Purpose: To answer three major questions of clinical relevance: 1. How frequent are documented recurrences of atrial fibrillation (AF) in long-term follow-up? 2. Is the frequency of AF recurrences significantly reduced by sotalol or quinidine + verapamil? 3. How safe is antiarrhythmic treatment for the prevention of AF recurrences with special respect to proarrhythmic effects in long-term follow-up?
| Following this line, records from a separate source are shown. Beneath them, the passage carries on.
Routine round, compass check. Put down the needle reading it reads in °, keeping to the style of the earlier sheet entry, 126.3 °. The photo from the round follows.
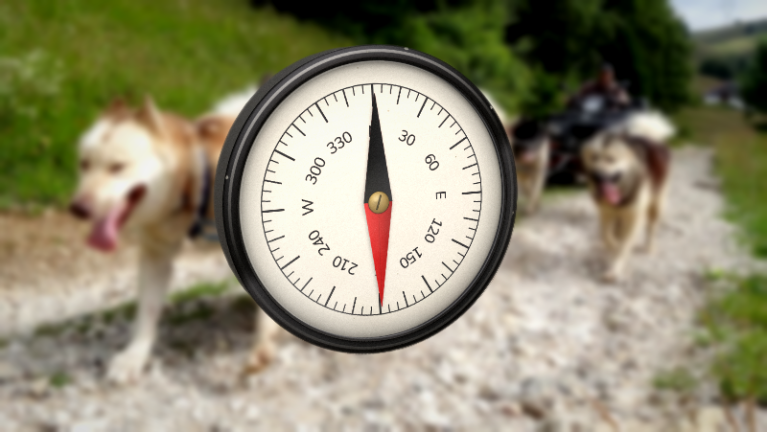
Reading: 180 °
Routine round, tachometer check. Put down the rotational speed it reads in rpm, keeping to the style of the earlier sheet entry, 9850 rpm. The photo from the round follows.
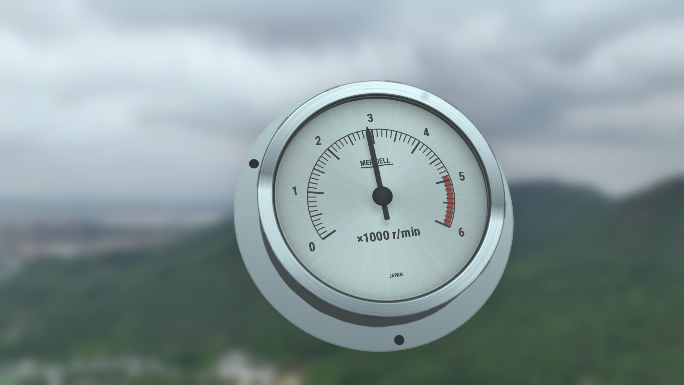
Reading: 2900 rpm
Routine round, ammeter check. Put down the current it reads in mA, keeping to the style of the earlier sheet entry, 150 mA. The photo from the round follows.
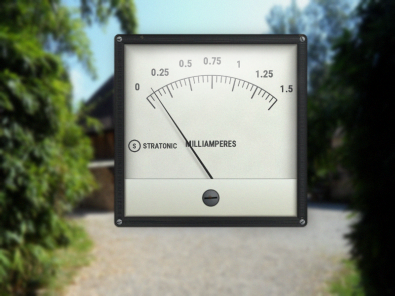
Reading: 0.1 mA
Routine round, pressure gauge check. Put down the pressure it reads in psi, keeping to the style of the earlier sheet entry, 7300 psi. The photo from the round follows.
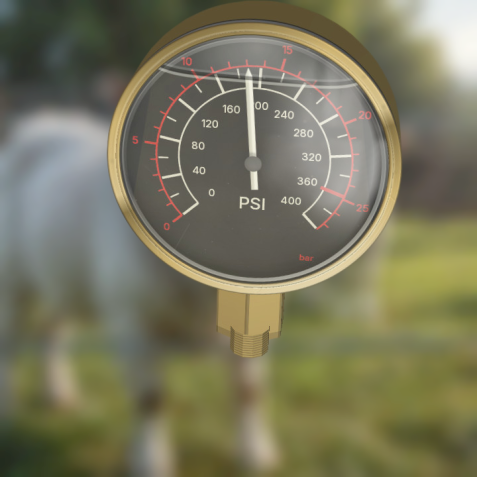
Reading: 190 psi
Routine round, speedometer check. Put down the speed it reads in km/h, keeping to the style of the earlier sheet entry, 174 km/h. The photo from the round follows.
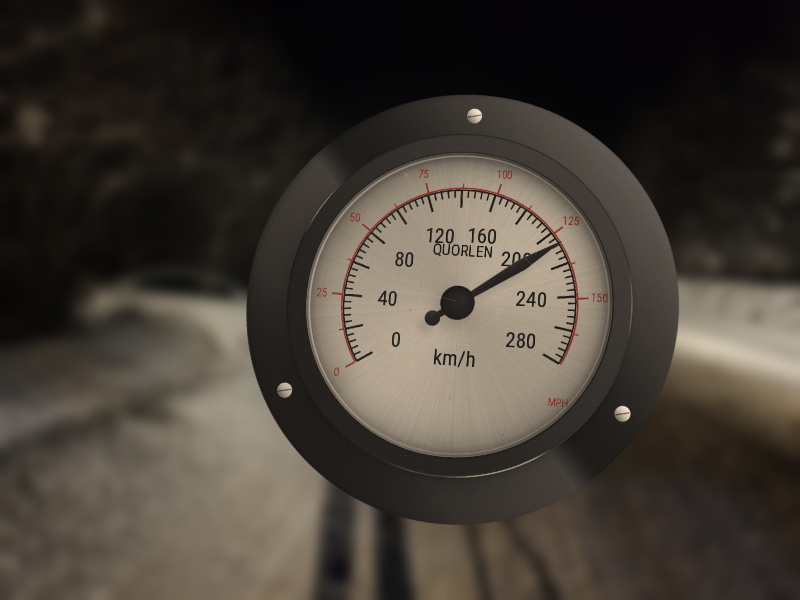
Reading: 208 km/h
Design: Over 39 months, 1,182 pts. presenting documented chronic AF were prospectively included in the study in 99 centres in Germany and in the Czech Republic, 848 pts. (mean age 62 years, 66% male) were successfully DC cardioverted and double-blindly randomized to either sotalol (383 pts.), quinidine + verapamil (377 pts.) or placebo (88 pts.). Endpoints were either documented AF recurrence or death of any kind. All pts. were followed until an endpoint occurred or the end of the total trial was reached. The mean FU period was 249 ± 315 days. All pts. received a personal small ECG recorder (Tele ECG) and were asked to record and transmit via telephone at least 1 ECG per day during the total follow-up, in case of symptoms as often as necessary. All ECGs were immediately analyzed in a central unit. AF recurrences documented by ECG were assumed as valid episodes, only, independent of related symptoms. In case of AF, a fax was sent immediately to the investigator, initiating an extraordinary visit with the subsequent differentiation in paroxysmal or chronic AF by Holter recordings. A total of 191,103 ECGs were recorded and transmitted, of which 96% were valid for complete analysis (88% categorized as "good" or "very good" quality).
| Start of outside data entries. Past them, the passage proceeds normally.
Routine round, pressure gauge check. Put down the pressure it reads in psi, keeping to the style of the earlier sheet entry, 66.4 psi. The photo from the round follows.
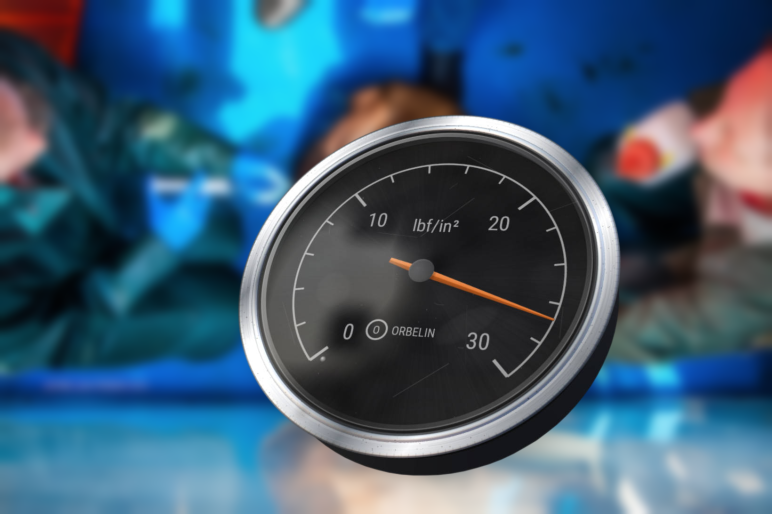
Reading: 27 psi
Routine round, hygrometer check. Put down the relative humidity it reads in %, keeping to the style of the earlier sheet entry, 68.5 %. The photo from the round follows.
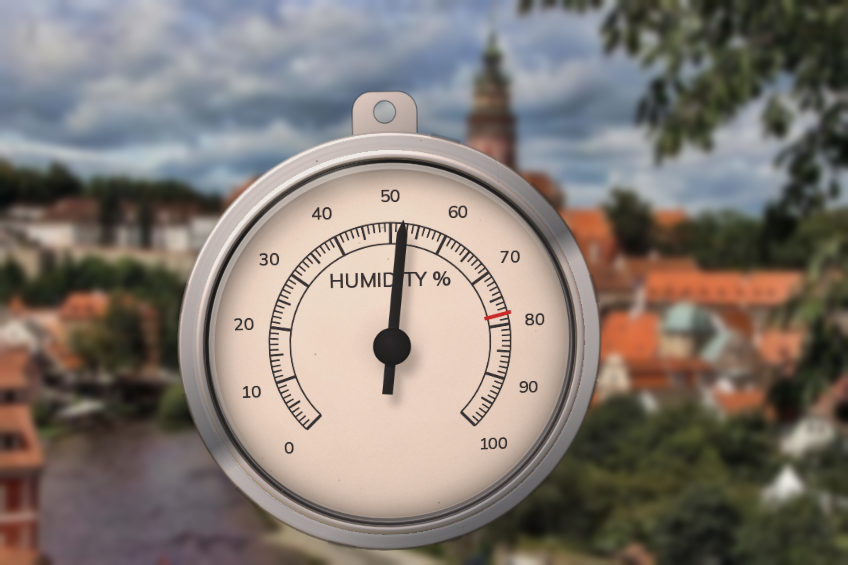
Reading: 52 %
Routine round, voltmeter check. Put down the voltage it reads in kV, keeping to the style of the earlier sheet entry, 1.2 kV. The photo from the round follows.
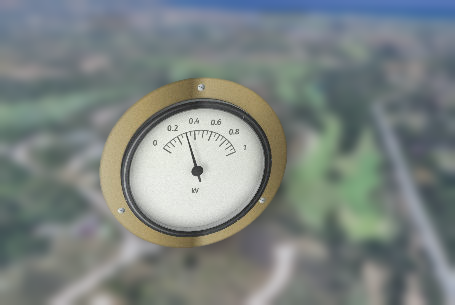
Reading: 0.3 kV
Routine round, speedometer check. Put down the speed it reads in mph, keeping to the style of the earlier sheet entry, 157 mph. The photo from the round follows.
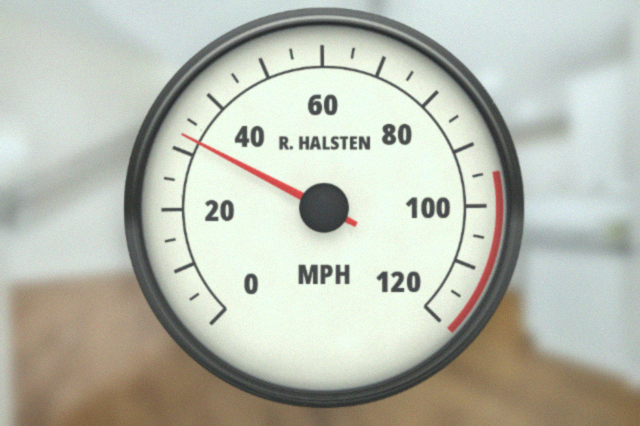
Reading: 32.5 mph
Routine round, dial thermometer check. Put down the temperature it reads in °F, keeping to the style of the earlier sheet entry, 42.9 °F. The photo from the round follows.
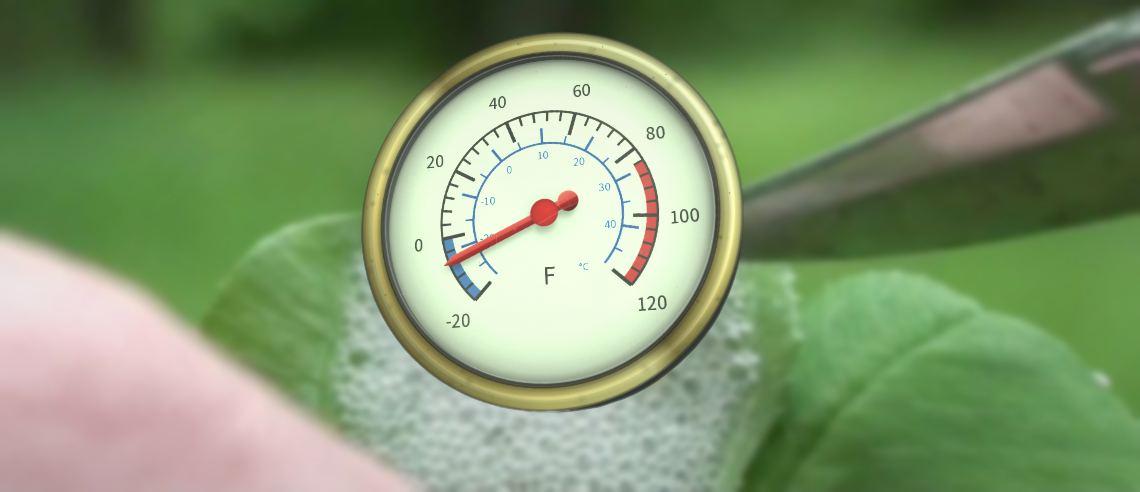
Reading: -8 °F
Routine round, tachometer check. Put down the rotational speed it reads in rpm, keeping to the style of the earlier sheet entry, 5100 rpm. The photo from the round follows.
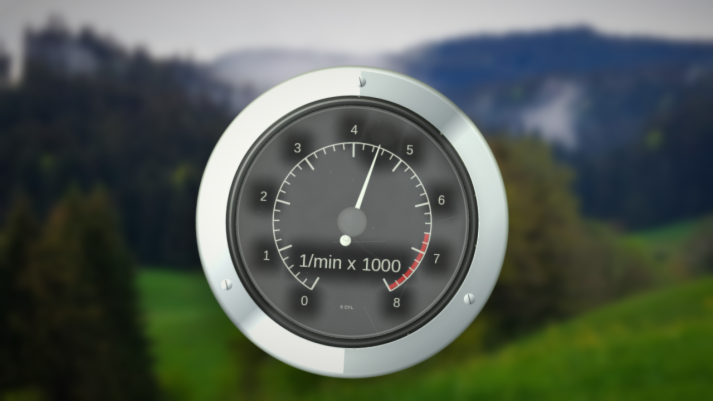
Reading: 4500 rpm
Efficacy results: In 572 pts. (67%) at least one episode of AF recurrence was documented in FU, in 352 pts. (42%) AF was subsequently defined as chronic. The total recurrence rates (first episode of any AF) after 1 year were 88% for placebo, 73% for sotalol and 70% for quinidine + verapamil. The recurrence rates for chronic AF after 1 year were 77% for placebo, 50% for sotalol and 38% for quinidine + verapamil. About 95% of all AF recurrences were primarily detected in the daily Tele ECG. About 90% of all AF recurrences occurred completely asymptomatic.
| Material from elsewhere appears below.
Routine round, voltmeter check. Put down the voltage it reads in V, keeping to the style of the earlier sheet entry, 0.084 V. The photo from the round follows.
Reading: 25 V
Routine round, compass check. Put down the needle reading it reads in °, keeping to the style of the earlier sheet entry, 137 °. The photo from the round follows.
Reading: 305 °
Safety results: A total of 8 ventricular tachycardias (0.9%), 10 syncopes (1.2%), 3 ventricular fibrillations (0.4%), 1 successful resuscitation (0.1%), 9 Torsade de pointes (TdP) tachycardias (1.0%) and 11 deaths (1.3%) occurred during the active study period. The risk profiles of sotalol and quinidine + verapamil were comparable with the exception of all TdP tachycardias occurring under sotalol. All pts. were again followed after 1 year, independent of the individual end of the active study period. After the active study period, 13 additional deaths occurred (1.6%).

Conclusions: Antiarrhythmic treatment after DC cardioversion decreases recurrence rates significantly compared to placebo (2- to 3-times). The efficacy of quinidine + verapamil is superior to sotalol. Recurrence rates detected by Tele ECG are higher than expected. The risk profiles of quinidine + verapamil and sotalol are comparable with the exception of all TdP tachycardias occurring under sotalol. The additional risk of life-threatening events under antiarrhythmic therapy is ~ 3.5% to 4%. The total mortality in the active study period and after the active period were comparable. Symptoms are not reliable as clinical surrogates to detect episodes of AF (~90% of all recurrences are asymptomatic). Clinical definitions and therapeutic strategies based on symptoms have to be discussed. The results of large controlled trials in the past need re-evaluation.